Exactly what gets published
Within 48 hours of any meeting or call between me or my staff and:
- anyone registered as a lobbyist with the Clerk
- a principal or representative of an entity with a contract, bid, or land use application pending before the city
- anyone who asks for an official act.
Published: participants, date, requested topic, and my office's one-line summary of the ask. Format: a public page, machine-readable, no login, no records request needed.
What doesn't get published, and why
Neighbors raising personal matters, like a benefits problem, an immigration fear, or a code complaint against a neighbor, are not lobbyists, and their privacy is protected. Whistleblowers are protected. Anything in a quasi-judicial matter follows the ex parte rules instead: for rezonings and other quasi-judicial items, the correct practice is not to take the private meeting at all, and the calendar will show that refusal.

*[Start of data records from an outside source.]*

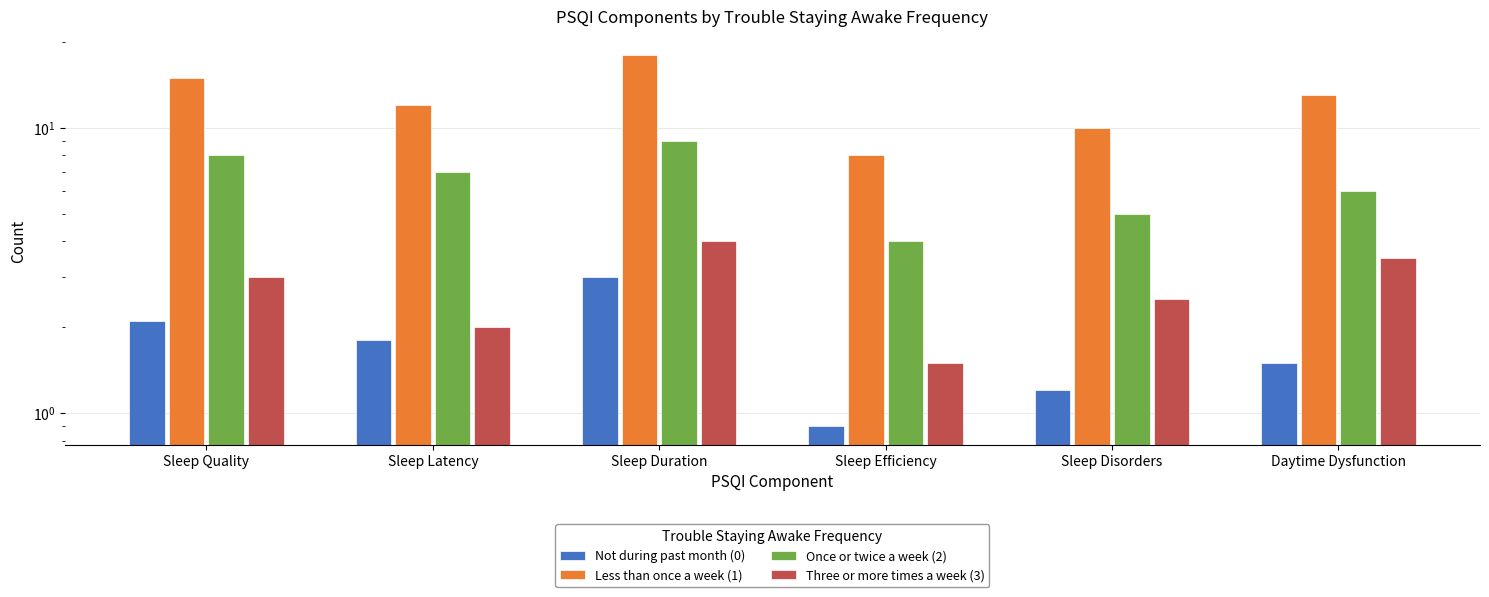

What is the spread (max minus min) of values at Daytime Dysfunction?

11.5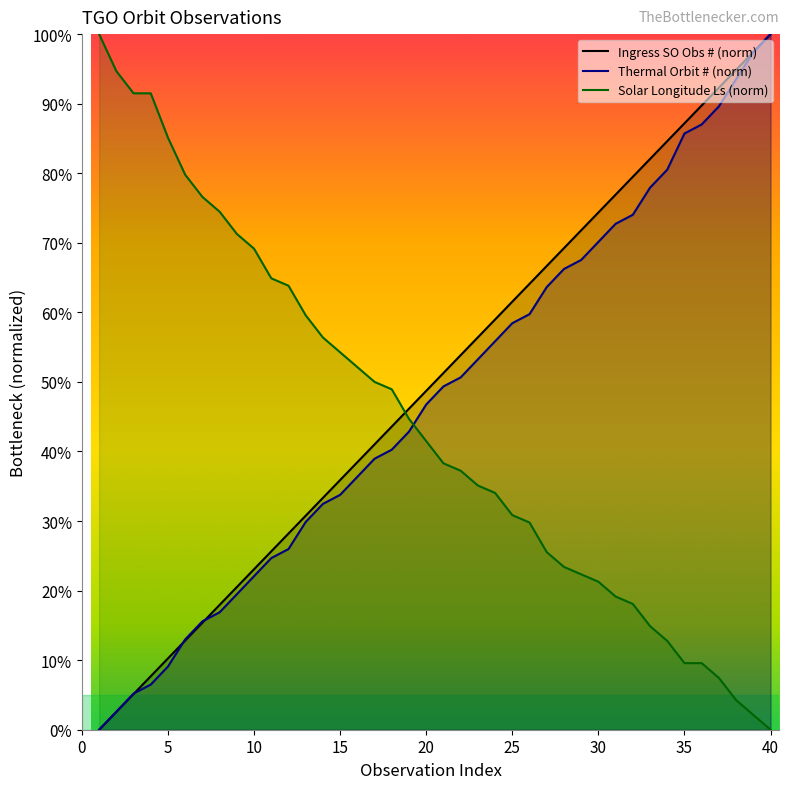

How many values in Thermal Orbit # are above zero?

39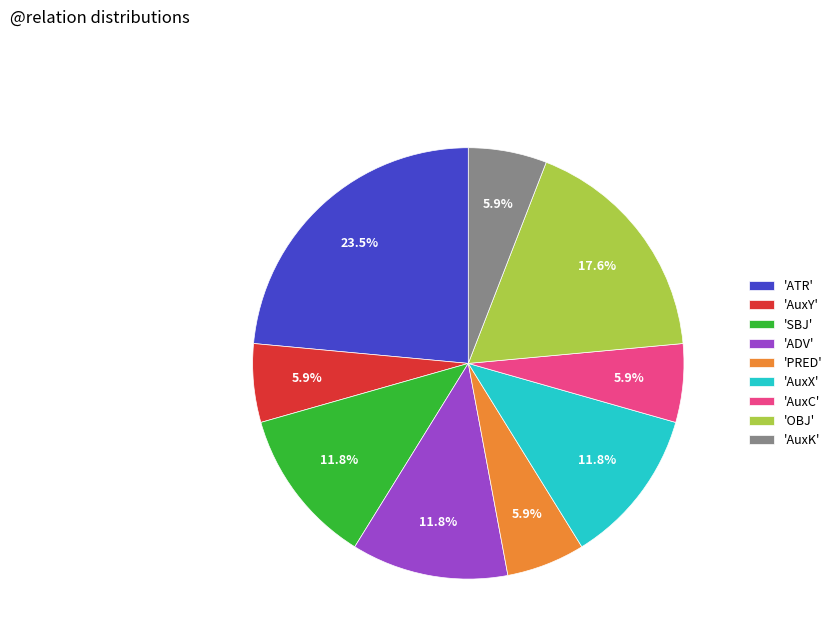

What is the ratio of the value at 'SBJ' to the value at 'PRED'?

2.0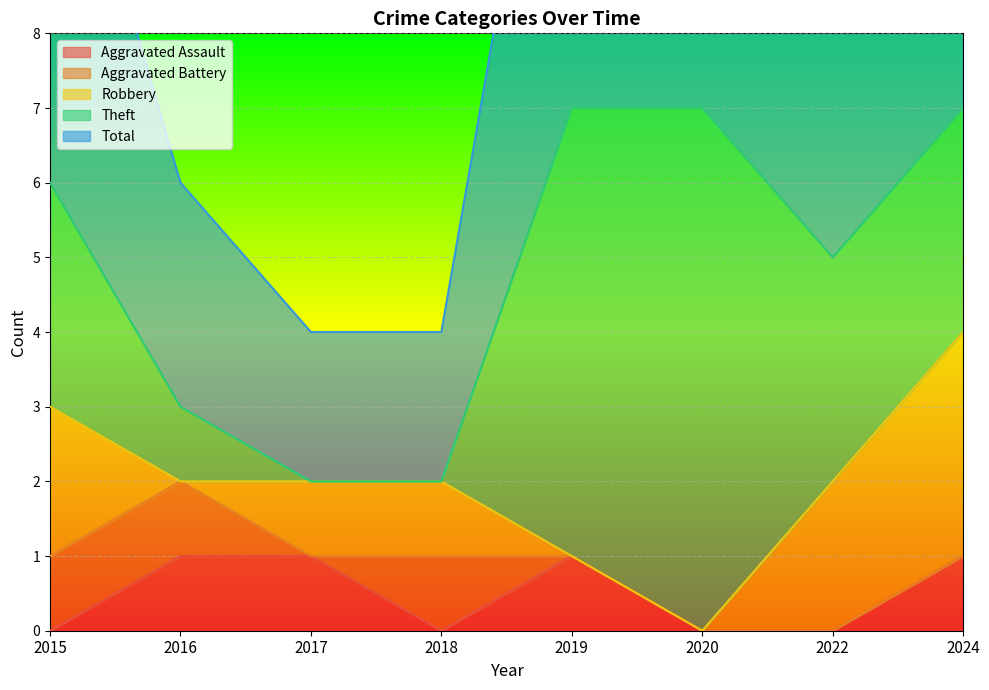

Which category has the highest value in the Total series?

2019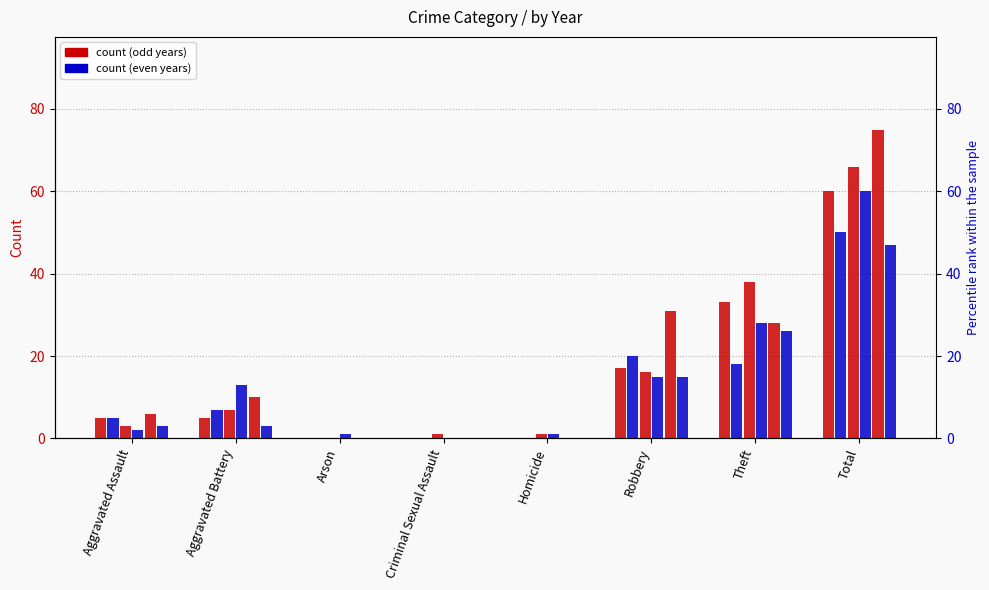

What is the highest value of the 2021 series?

50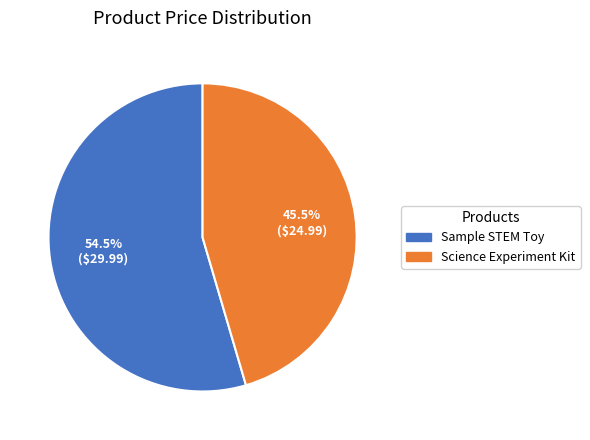

How many segments does this pie chart have?

2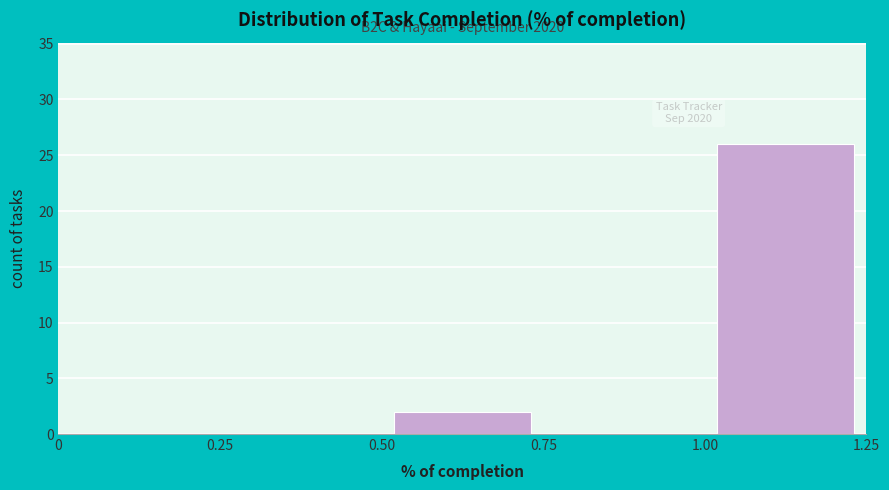

Over which range of the x-axis is the bar tallest?

1.00 to 1.25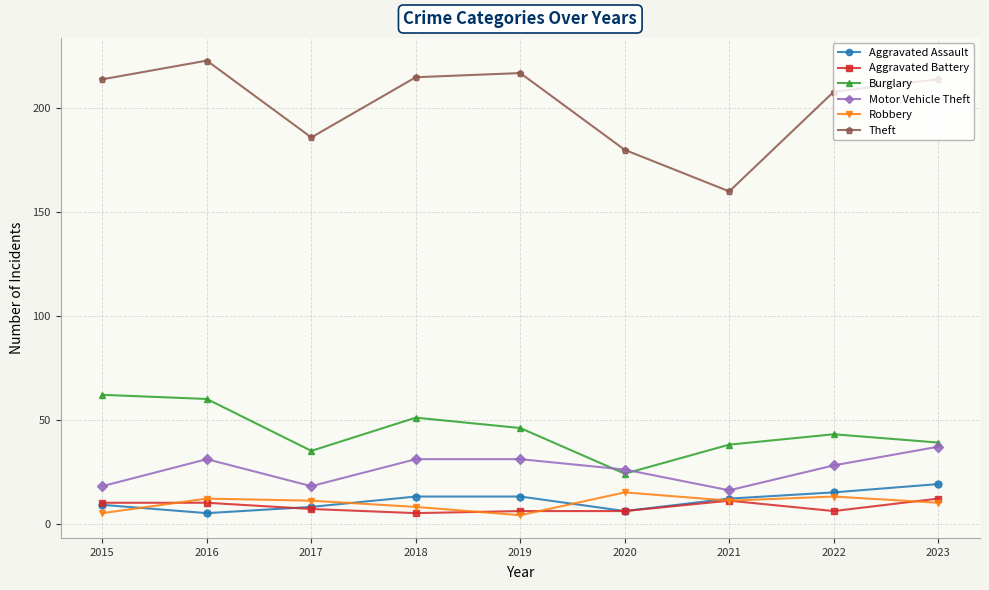

What is the minimum value for Aggravated Battery?

5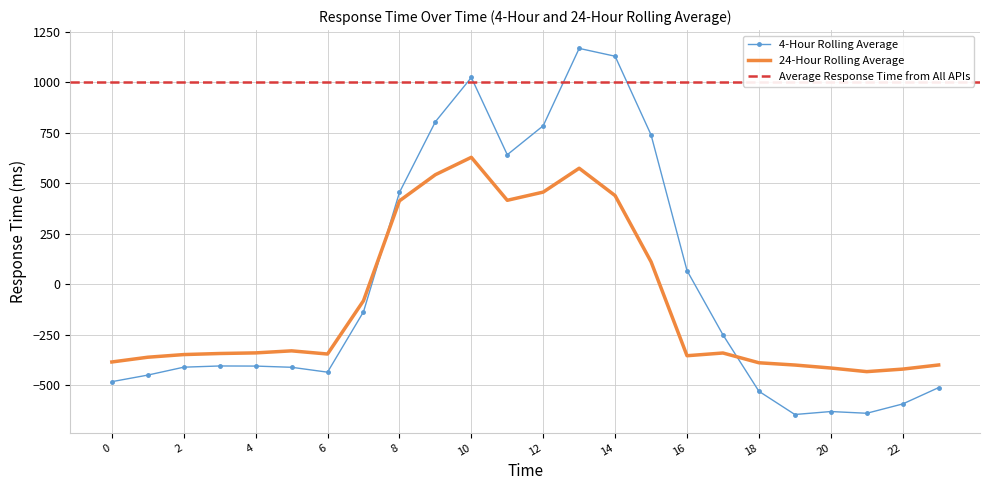

True or false: row_0 has a value of 436.0 at 11.

False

The one legal caution that shapes this pledge
Council members sit as impartial adjudicators on rezonings and certain appeals. That's why this pledge is built on disclosure of meetings rather than promises about votes, and why no pledge in this slate touches land use outcomes. A promised vote on a quasi-judicial matter can disqualify the member and void the decision. Transparency about access is the strongest commitment a council member can lawfully make in that arena.
Why this instead of an ordinance
An official-side meeting disclosure ordinance for all 13 members plus the mayor's office is worth pursuing, but demanding it of colleagues before modeling it is backwards, and 19 weeks is not the window to win a fight about everyone else's calendar. Do it unilaterally, prove the sky doesn't fall, and the ordinance argument makes itself for whoever holds the seat after July 2027.
Cost
A spreadsheet and a habit.
Why 19 weeks is enough
It starts the day after swearing-in and produces a public artifact every single week of the term. Of the four pledges, this is the only one that can't be blocked, delayed, or amended by anyone.